● PASSAGE:
◇ ◇ ◇ ◇ ◇
Bill has a very good point here, depending upon how much power is eventually needed. Your choice of lighting determines this factor greatly, as several posters have given examples of LED products with lower wattage needs.

I have a power inverter running from two automotive batteries wired in parallel on a trailer at my rural property. This inverter will provide adequate power for 1 hp water pump, an electric circular saw, pole saw for tree trimming, etc- individually, not all at the same time.

Using lower wattage consuming LED static fixtures, several automotive batteries and an inverter or two- you may have something quite usable and water resistant.

Power Inverters and Solar Inverters for Home and Businesses – The Inverter Store

#### Dionysus

##### Well-Known Member
One of the folk festivals I do uses solar-power for one of their stages, a trailer with a number of solar panels mounted to it with batteries and inverter inside. A really sweet setup, and it can power the stage quite well. I cant recall the arrangement for it, or who it's from but it's pretty cool. It'd definatly power some LEDs, or even some 500w fresnels for a performance.
Perhaps something like that can be arranged?

A bank of batteries, to be otherwise recharged and a sufficient enough inverter and other stuff needed to power standard lighting gear (say fresnels, PARs or what have you) is going to be pricy to put together. But it would be cool. A generator is much more affordable, however noisy. Just put the generator far enough away, with something to block the noise as much as you can. Using LED light will greatly reduce the power you'll need, making your battery-gear to be much more affordable.

I'm currently working on an outdoor theatre project that has nothing but natural lighting, but we are using power for audio and for post-show light. This power we are running from a not-so-near-by building, via a sub-panel (to code of course).

I've also done several outdoor shows with full lighting on portable shoebox dimmers, but these had nearby power we could use. And of course full-scale stage lighting with portable rack dimming, needing much more juice.

#### FatherMurphy

##### Active Member
You might also look into deep-cycle RV/Marine batteries, they're designed a bit more for heavy use between charging opportunities.

Mention was made about taking down fixtures nightly to prevent theft or weather damage - if you plan to do this, keep your focus simple, since you'll be restoring it in daylight each performance.

#### TimMiller

##### Well-Known Member
Trick with most low cost inverters (until you get into the 800+ range) is the produce a modified sine wave. The modified sine wave has it's peaks chopped off so electronic power supplies especially auto switching do not play well.

#### cpf

##### Well-Known Member
Trick with most low cost inverters (until you get into the 800+ range) is the produce a modified sine wave. The modified sine wave has it's peaks chopped off so electronic power supplies especially auto switching do not play well.
Just make sure your inverter produces a "pure" sine wave, lots of Xantrex modules do if I remember correctly.

#### shiben

##### Well-Known Member
You might also look into deep-cycle RV/Marine batteries, they're designed a bit more for heavy use between charging opportunities.

Mention was made about taking down fixtures nightly to prevent theft or weather damage - if you plan to do this, keep your focus simple, since you'll be restoring it in daylight each performance.

In many developing nations, every house has an inverter and a bank of deep cycle Marine batteries (or just car batteries, this is the developing world after all) and those hook up the the mains power. When it cuts off, your house still has enough power to run the fridge, some lights, and depending on how much money has been put into this, the hot water, more lights, and a water pump. It can definately be done, I like the car idea best, and with LED fixtures such that you can put say 10 of them on a circuit, that sounds like a plan to me. One thing to factor cost in is that you will need to get gas for whatever your running, unless its solar pannels but good luck getting enough of those for 1000 bucks... Actually, good luck with batteries for 1000 bucks too, they cost over 100 bucks a pop for good ones.
◇ ◇ ◇ ◇ ◇
● ENTRIES SUPPLIED:
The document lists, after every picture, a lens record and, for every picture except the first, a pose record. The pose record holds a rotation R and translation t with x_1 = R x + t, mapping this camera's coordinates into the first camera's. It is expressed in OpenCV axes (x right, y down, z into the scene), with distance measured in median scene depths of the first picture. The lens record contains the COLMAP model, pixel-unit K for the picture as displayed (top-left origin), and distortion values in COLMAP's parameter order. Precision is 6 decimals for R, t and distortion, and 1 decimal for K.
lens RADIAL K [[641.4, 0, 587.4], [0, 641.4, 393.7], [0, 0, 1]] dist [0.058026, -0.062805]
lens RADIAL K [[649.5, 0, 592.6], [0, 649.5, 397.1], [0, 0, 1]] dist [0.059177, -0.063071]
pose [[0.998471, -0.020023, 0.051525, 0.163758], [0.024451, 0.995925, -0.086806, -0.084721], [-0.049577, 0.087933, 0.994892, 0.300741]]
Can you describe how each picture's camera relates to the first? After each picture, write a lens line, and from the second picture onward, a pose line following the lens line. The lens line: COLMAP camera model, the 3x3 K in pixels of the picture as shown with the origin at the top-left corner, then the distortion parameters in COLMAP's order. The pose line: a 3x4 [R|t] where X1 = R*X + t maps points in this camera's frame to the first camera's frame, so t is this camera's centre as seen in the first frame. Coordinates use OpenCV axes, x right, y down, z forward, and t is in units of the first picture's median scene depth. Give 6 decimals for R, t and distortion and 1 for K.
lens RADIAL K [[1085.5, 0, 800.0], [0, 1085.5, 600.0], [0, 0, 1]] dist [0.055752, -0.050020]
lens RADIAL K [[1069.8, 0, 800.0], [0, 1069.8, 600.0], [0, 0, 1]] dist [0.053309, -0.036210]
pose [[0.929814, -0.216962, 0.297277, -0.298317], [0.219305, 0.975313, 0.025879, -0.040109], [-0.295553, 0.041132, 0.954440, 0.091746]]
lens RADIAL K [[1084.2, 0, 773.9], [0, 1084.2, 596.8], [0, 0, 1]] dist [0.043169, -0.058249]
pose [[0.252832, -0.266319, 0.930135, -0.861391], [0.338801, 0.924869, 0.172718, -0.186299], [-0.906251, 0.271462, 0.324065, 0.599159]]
◇ ◇ ◇ ◇ ◇
● WORK TASK:
Answer these three questions from the thread on powering outdoor stage lighting.
1. How are the two automotive batteries on the rural trailer wired?
2. What is mounted to the trailer that powers one of the folk festival stages?
3. What kind of sine wave should the inverter produce?

● OUTPUT FOR THIS TASK:
1. They are wired in parallel.
2. A number of solar panels are mounted to it, with batteries and an inverter inside.
3. A "pure" sine wave.